Passage:

Russia’s geopolitical ‘successes’ rely on ethnic cleansing, Kyiv commentator says

"Highlanders Leaving Their Village" by Petr Gruzinsky shows the deportation of Circassians, the indigenous peoples of the region from their homeland at the end of the Russo-Circassian War by victorious Russia. The expulsion was launched before the end of the war in 1864 and it was mostly completed by 1867. The peoples involved were mainly the Circassians (Adyghe), Ubykhs, Abkhaz, and Abaza. (Image: Wikimedia)

"Highlanders Leaving Their Village" by Petr Gruzinsky shows the deportation of Circassians, the indigenous peoples of the region from their homeland at the end of the Russo-Circassian War by victorious Russia. The expulsion was launched before the end of the war in 1864 and it was mostly completed by 1867. The peoples involved were mainly the Circassians (Adyghe), Ubykhs, Abkhaz, and Abaza. (Image: Wikimedia) 

2015/06/09 • Analysis & Opinion, Crimea, Russia, War in the Donbas

Russia has succeeded in holding its conquests only by conducting significant ethnic cleansing, according to Ukrainian commentator Petro Oleshchuk, who points to the difference between Estonia, Latvia and Lithuania, on the one hand, and Kaliningrad, on the other, as indicative of what Moscow is doing in Crimea and the Donbas.

Many believe that the three Baltic countries regained their independence because of American non-recognition policy, but in fact, Oleshchuk says, they did so because each retained “a quite powerful nation” which “struggled for itself and won.” In Kaliningrad, Moscow eliminated all the local people by killing and deportation, and the region remains part of Russia.

The Conquest of Siberia by Yermak by Vasilily Surikov, 1895 (Image: Wikimedia)

The Conquest of Siberia by Yermak by Vasilily Surikov, 1895 (Image: Wikimedia)

The lesson of those different outcomes explains Moscow’s actions in Ukraine now where it is conducting “the largest ethnic cleansing of the 21st century, comparable with the cleansing of earlier years” and involving “the destruction of everything Ukrainian and in the case of Crimea also the Tatar.”

If Moscow has the time to carry out its program of ethnic cleansing in the Donbas and Crimea, there will be no one left to demand the return of these territories to their lawful sovereign Ukraine. The Russian government knows that, and it is acting accordingly, Oleshchuk argues.

Such a strategy, of course, is nothing new.

Given records:
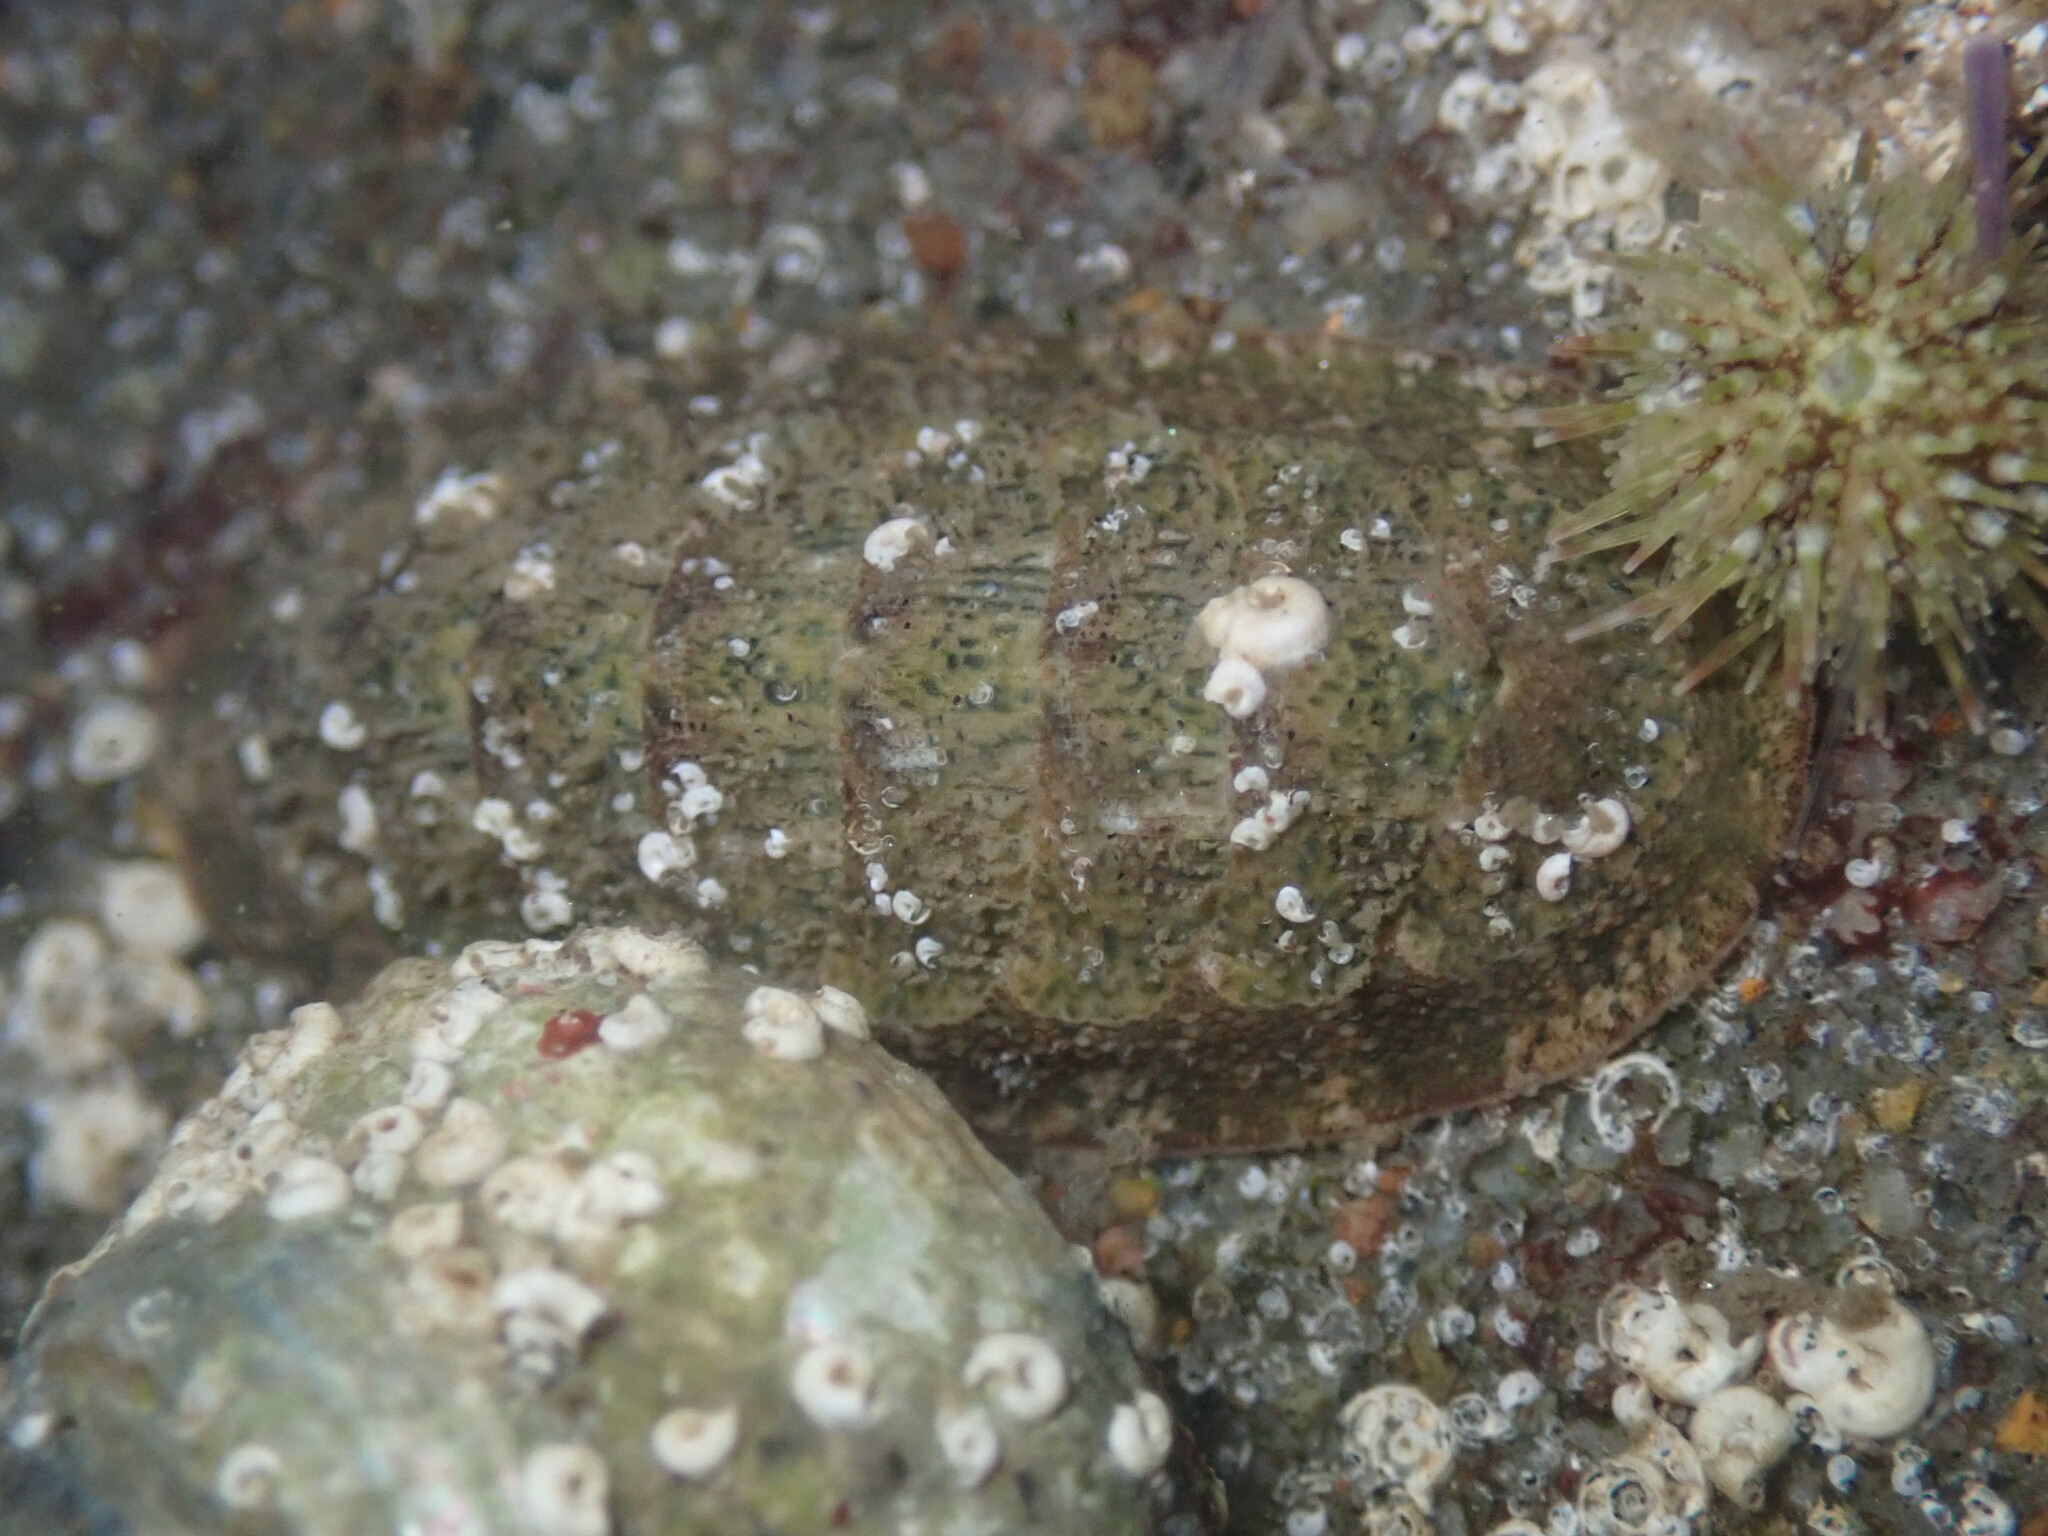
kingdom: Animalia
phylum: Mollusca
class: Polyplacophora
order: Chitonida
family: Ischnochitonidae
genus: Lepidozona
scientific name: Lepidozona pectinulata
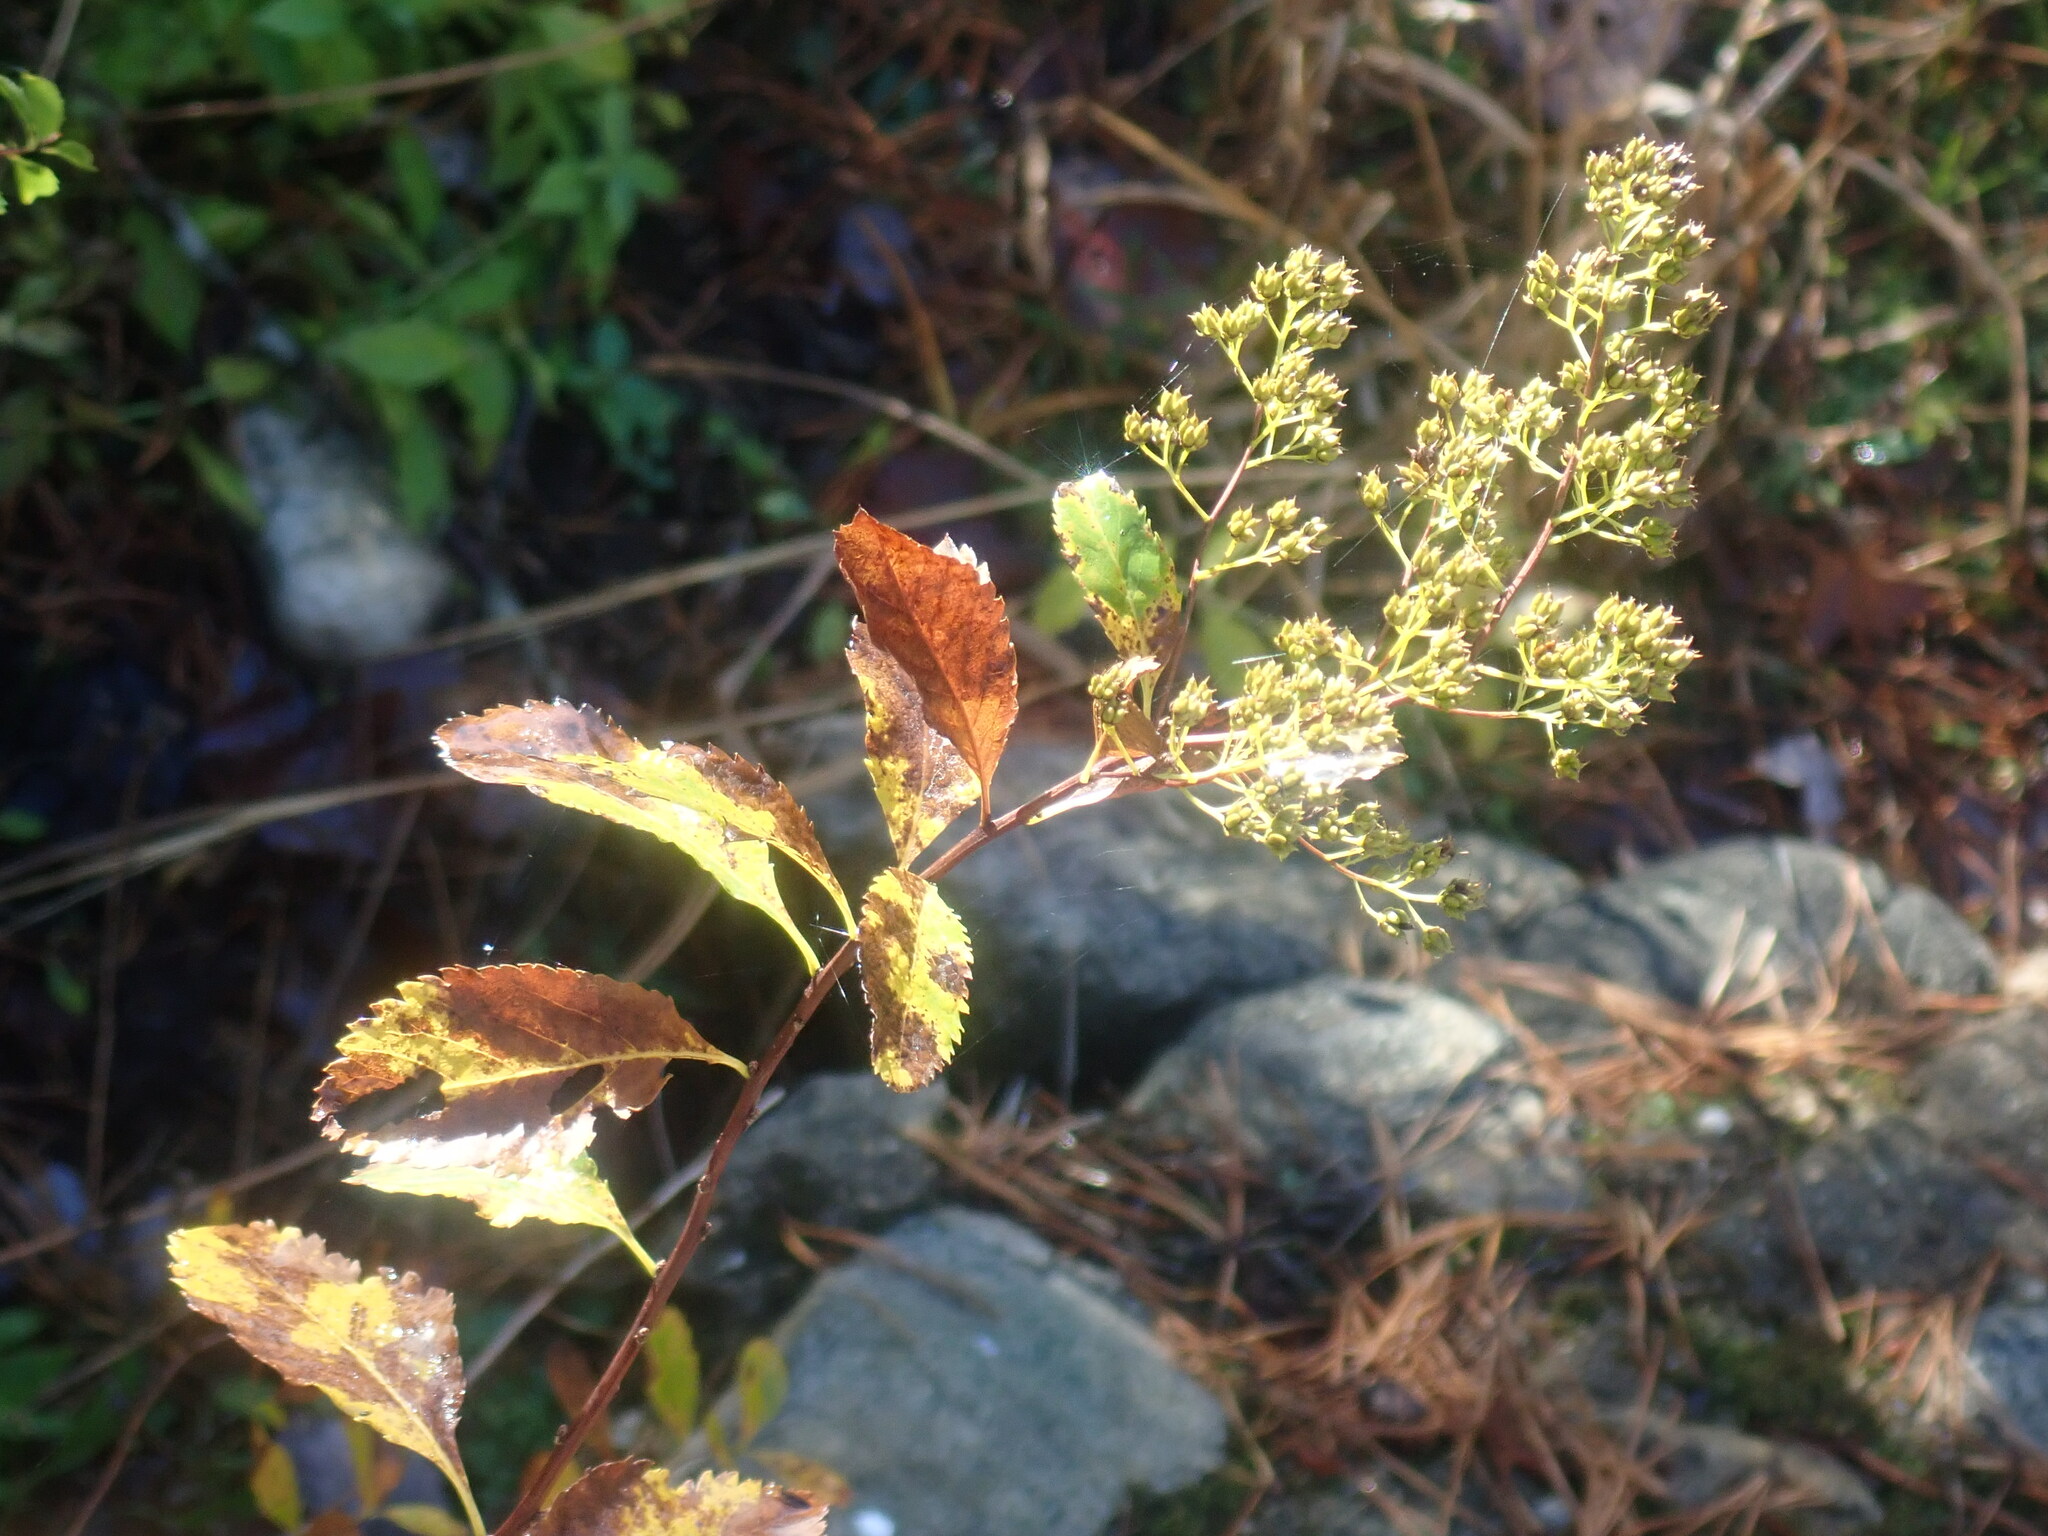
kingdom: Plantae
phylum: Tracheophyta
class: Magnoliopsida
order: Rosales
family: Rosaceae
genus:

Stated task 1: Reproduce the article on Russia's ethnic cleansing word for word, from "Russia has succeeded" up to and including "and the Donbas.".
Stated task 2: Carry on the article on Russia's ethnic cleansing from the point where it stops.
The items have no connection to the article on Russia's ethnic cleansing.

Expected answer 1:
Russia has succeeded in holding its conquests only by conducting significant ethnic cleansing, according to Ukrainian commentator Petro Oleshchuk, who points to the difference between Estonia, Latvia and Lithuania, on the one hand, and Kaliningrad, on the other, as indicative of what Moscow is doing in Crimea and the Donbas.

Expected answer 2:
“Have you never wondered who populated Siberia or the Volga region before the Russians?” he asks rhetorically. These weren’t empty deserts; there were various nations there. But with the coming of Russian arms, some were “assimilated” and some were “destroyed.”

As a result, Oleshchuk says, these non-Russian regions historically became “Russian from time immemorial.”

In the case of the Donbas and Crimea, of course, the current rulers in the Kremlin do not have to start from scratch. All they must do, the Ukrainian commentator points out, is continue the work that was “done in Stalin’s times… destroy everything of other ethnic groups, resettle and build an advance post.”

If Moscow succeeds, the fate of these regions will be like Kaliningrad; if it doesn’t, their fate will be like that of the Baltic countries.

  • A protester in Europe wearing a Crimean Tatar flag with a sign protesting the shuttering of Crimean Tatar media outlets by Russian occupiers in April 2015 (Photo: Olexei Ivanov, day.kiev.ua)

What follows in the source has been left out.